ただし特例の適用を受けるには「特例承継計画」を都道府県に提出する必要があり、そのうえで実際の株式移転を2027年12月末までに終える必要があります。
ここで多くの社長が誤解しているのが、期限までにまだ1年以上あるから大丈夫、という感覚です。ですが株式移転の実務は、会社の株価算定、後継者との合意形成、金融機関や取引先への説明、そして後継者自身の経営者としての育成と、いくつもの工程を経る必要があります。これらを丁寧に進めようとすると、数年単位の時間がかかるのが実情です。
逆算すると、今すぐ着手しても決して早すぎることはなく、むしろ実質的にはもう時間の猶予がないというのが正確なところです。
株式移転と後継者育成はセットで進める
事業承継でよくあるつまずきは、税制の話だけを先に進めてしまい、後継者の育成が追いつかないパターンです。株式だけ渡しても、後継者に経営の実務や取引先との関係が引き継がれていなければ、承継後に会社が失速してしまいます。
逆に、後継者育成だけを先行させて株式移転を後回しにすると、その間に相続が発生してしまい、結局は株式が分散した状態からのスタートになってしまうこともあります。

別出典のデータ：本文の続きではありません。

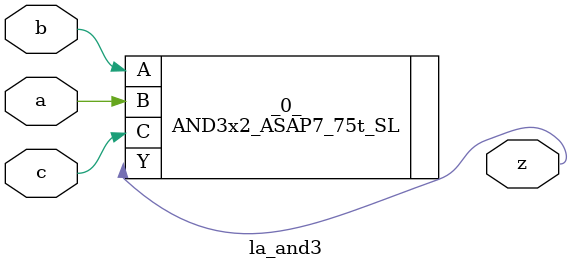
<source format=v>

/* Generated by Yosys 0.44 (git sha1 80ba43d26, g++ 11.4.0-1ubuntu1~22.04 -fPIC -O3) */

(* top =  1  *)
(* src = "generated" *)
module la_and3 (
    a,
    b,
    c,
    z
);
  (* src = "generated" *)
  input a;
  wire a;
  (* src = "generated" *)
  input b;
  wire b;
  (* src = "generated" *)
  input c;
  wire c;
  (* src = "generated" *)
  output z;
  wire z;
  AND3x2_ASAP7_75t_SL _0_ (
      .A(b),
      .B(a),
      .C(c),
      .Y(z)
  );
endmodule

</source>
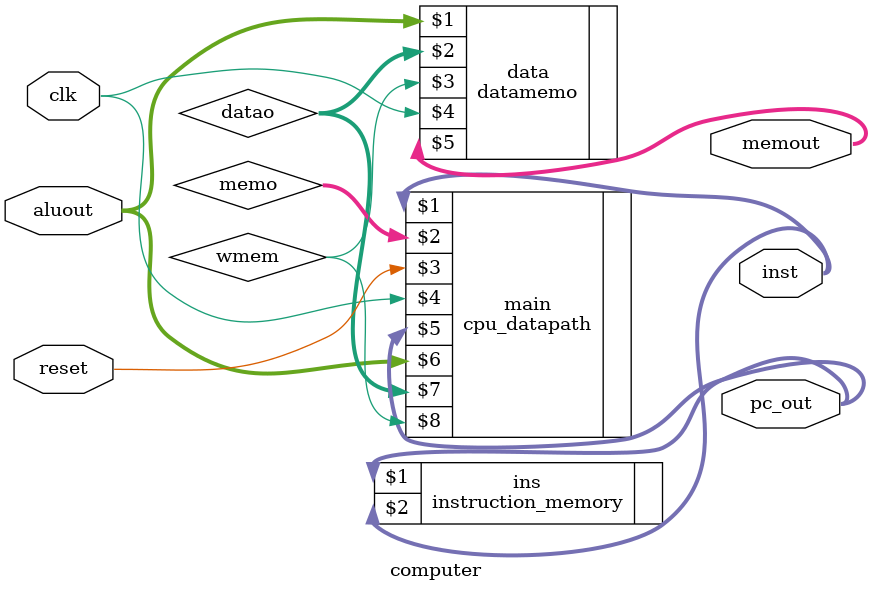
<source format=sv>
module computer #(
   parameter WIDTH=32
 ) (
   clk,reset,inst,pc_out,aluout,memout
 );
 input clk,reset;
 output [WIDTH-1:0] pc_out,inst,memout;
 inout [WIDTH-1:0] aluout;
 wire [WIDTH-1:0] datao,memo;
 wire wmem ;
 cpu_datapath main(inst,memo,reset,clk,
   pc_out,aluout,datao, wmem);
 instruction_memory ins(pc_out,inst);
 datamemo data(aluout,datao,wmem,clk,
   memout);
   //clk,memout,data,aluout,wmem);
   // (clk,dataout,datain,addr,we);
   // address,datain,we,clk,
   //dataout
 endmodule

</source>
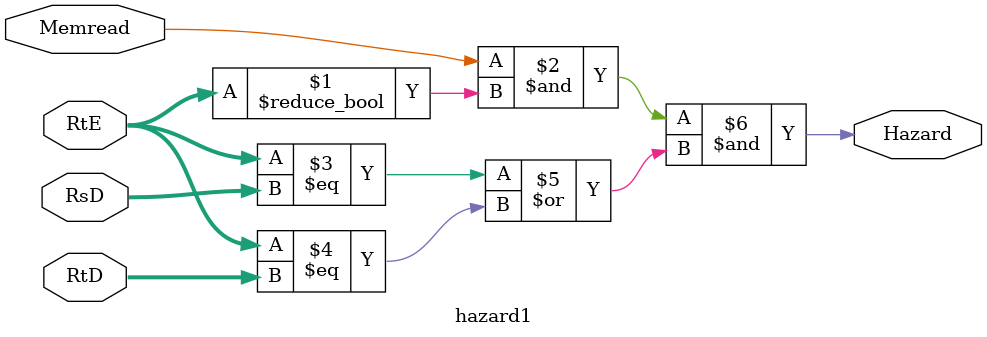
<source format=v>
module hazard1 (RsD, RtD, RtE, Memread,
				Hazard);

input wire [4:0] RsD; 
input wire [4:0] RtD;
input wire [4:0] RtE;
input wire Memread;

output wire Hazard;

assign Hazard = Memread & (RtE != 0) & ((RtE == RsD) | (RtE == RtD));
endmodule
</source>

だからこそ、株式移転の計画と後継者育成は、別々のプロジェクトとしてではなく、ひとつの計画としてセットで進めることが重要です。具体的には、今後数年の株価の見通しを踏まえていつ・どの程度の株式を移すか、後継者にどの部門をいつまでに任せるか、というスケジュールを最初に描いておく必要があります。
今、何から始めればいいか
まず着手すべきは、現状の株式保有状況と会社の株価水準を把握することです。これがなければ、税制特例を使うべきかどうかの判断すらできません。
そのうえで、後継者候補との対話を始め、特例承継計画の提出時期を税理士と一緒に逆算していくのが現実的な進め方です。
後継者はまだ先、と考えているなら、その「先」が本当にいつなのか、一度カレンダーに書き出してみることをおすすめします。2027年12月末という期限から逆算すると、着手すべきタイミングはもう目の前まで来ているかもしれません。
※本記事は一般的な情報提供を目的としています。具体的な税務判断は税理士にご相談ください。